Eğer kadın çalışarak biraz da olsa o köhnemiş aile kurumun dışına çıkıyorsa kriz kaçınılmaz olur. Çalışan kadınlar ev işleriyle ilgili erkeklerle tartışmaya başlar. Çünkü kadın artık kapalı dünyadan çıkmıştır ve doğal bir biçimde ev sorumluluklarının yerine getiricisi olmadığını düşünür. Bu her günkü çatışmalarda kadınların değiştirdiği çok şey var. Bunların bir kısmı ev içinde erkekle tartışarak kazandığı şeyler bir kısmı ise erkeklerin de desteğiyle patronlardan kazandığı şeyler. Doğum izinleri, eşit ücret hakkı, sendika hakkı vs. Şu ana kadar anlattığım dünyada kan, şiddet, taciz ve tecavüz hikayesi yok. Ama bunlar aslında bu sistemde kadınların günlük hayatlarının bir parçası olmuş denebilecek kadar yaygın. Turgay Tazegül işsiz ve alkolik bir işçi sınıfı erkeği. Hülya Tazegül'ün çalışarak geçindirmeye çalışmış olduğu "ailenin" içinde her gün kendi değersizliğinin acısını karısından çıkarmaya çalışmış bir erkek. Onu göz altına alıp bırakan polisler ise ailenin korunması gerektiğini kanunlardan öğrenerek uygulayan resmi kolluk güçleri. Hülya'ya koruma vermeyen savcılar ailenin toplumun en küçük en önemli en çekirdek en vazgeçilmez kurumu olduğuna her gün hükmedilen yargının yorumcuları. Bunların hepsi suçlu. Düne kadar bunların hiçbiri ceza almazdı. Nihayet Ayşe Paşalı'nın katili müebbet aldı. Turgay Tazegül de müebbet alabilir. Ama yargı ve polisin ihmalleri yanlarına kar kalacaktır. Cumhuriyet Başsavcılığı’nın ihmalini bir müebbet kararı daha kapatır mı? Ya da müebbet hapis cezaları kaç Hülya'yı kurtarır?
Bu cinayetlerin artması AKP muhafazakarlığının mı bir sonucudur?
AKP'nin, kadın sorunu söz konusu olduğunda aklına gelen ilk kelime 'aile'. Aileden ve Kadından Sorumlu Bakanı Aliye Kavaf yemiyor içmiyor aileyi koruma konferanslarına katılıyor. Eşcinseller aileye tehdit, gevşek boşanma yasaları aileye tehdit. Misyonu bu kurumu çelikten duvarlarla sarmak. Öyle ki Hülya Tazegüller içinden çıkamasınlar.

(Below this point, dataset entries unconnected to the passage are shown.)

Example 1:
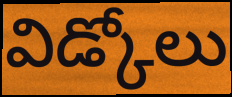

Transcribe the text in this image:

విడ్కోలు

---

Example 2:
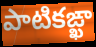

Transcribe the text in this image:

పాటికఙ్ఖా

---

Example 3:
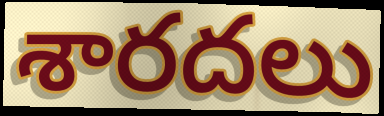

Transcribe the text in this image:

శారదలు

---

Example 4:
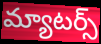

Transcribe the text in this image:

మ్యాటర్స్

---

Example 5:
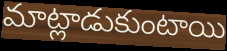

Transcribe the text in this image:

మాట్లాడుకుంటాయి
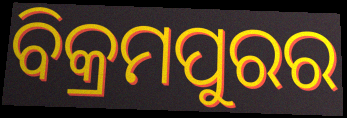
ବିକ୍ରମପୁରର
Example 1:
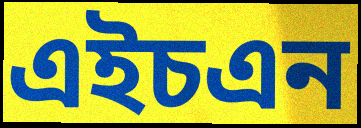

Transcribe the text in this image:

এইচএন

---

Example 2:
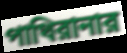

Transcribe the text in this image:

পাথিরানার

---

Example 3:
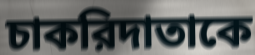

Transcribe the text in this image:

চাকরিদাতাকে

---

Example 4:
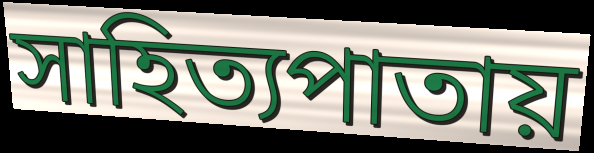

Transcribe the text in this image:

সাহিত্যপাতায়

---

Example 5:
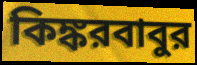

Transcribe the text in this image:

কিঙ্করবাবুর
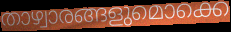
താഴ്വാരങ്ങളുമൊക്കെ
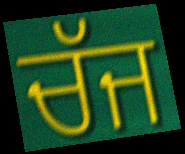
ਚੱਜ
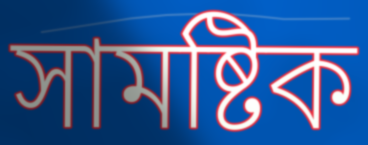
সামষ্টিক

Bütün bunlarla birlikte AKP bu konuda kendinden önceki iktidarlardan daha mı geride. Değil. CHP'sinden AKP'sine sistemin tüm burjuva partileri aynı değerleri savunur durur ezelden beri. Cinayet haberlerine baktığımızda karşımızdaki erkek profili ise Cuma namazından çıkmış, Fethullah Gülen cemaati üyesi ve kadınlara düşman 'gerici' bir erkek profili değil. AKP tabii ki iktidar partisi olarak yaşanan şiddetten sorumludur. Bakanlığı sığınma evi açmak yerine konferans düzenlediği için. Kadının doğuracağı çocuk sayısını tayin eden bir başkanı olduğu için. Ama ezilmişliğimiz AKP ile başlamadı ve AKP ile bitmeyecek.
Batsın, ahlakınız batsın!
Sistemin bize doğalmış gibi dayattığı roller değişmedikçe cinsiyetçilik yeniden üretilmeye devam edecek. Yasalar ve onun uygulayıcıları kadınlar aleyhine işlerken erkekleri korumaya çalışmıyor özünde. Norm haline getirdiği ahlak anlayışı ve kutsadığı aile kurumuyla kadınları ikinci cins yapan çünkü kadını yaptığı işleri maliyet olarak gören, kar güdüsünden başka bir güdüsü olmayan sermaye sahiplerinin değerlerini koruyor.
Sosyalistler cinslerin eşitliği için verilen tüm mücadelelerin örgütleyici olmak zorundalar. Yargısından medyasına tüm kurumlardaki cinsiyetçiliği teşhir ederken, kadınların özgürlüğü için onu tutsak eden tüm değerlere karşı da savaş açarlar. Kocalarından boşanmak isteyen kadınları 'ahlak' üzerinden suçlu ilan eden tüm değerlere, şiddet görürken şahit olunduğu halde gizlenen çünkü aile içinin özel olduğunu anlatan tüm ahlak değerlerine, oğlu ve eşine balyozla şiddet uygulamış birini gözaltından serbest bırakan yüce devletin üniformalı güçlerinin ahlaki değerlerine meydan okuyoruz.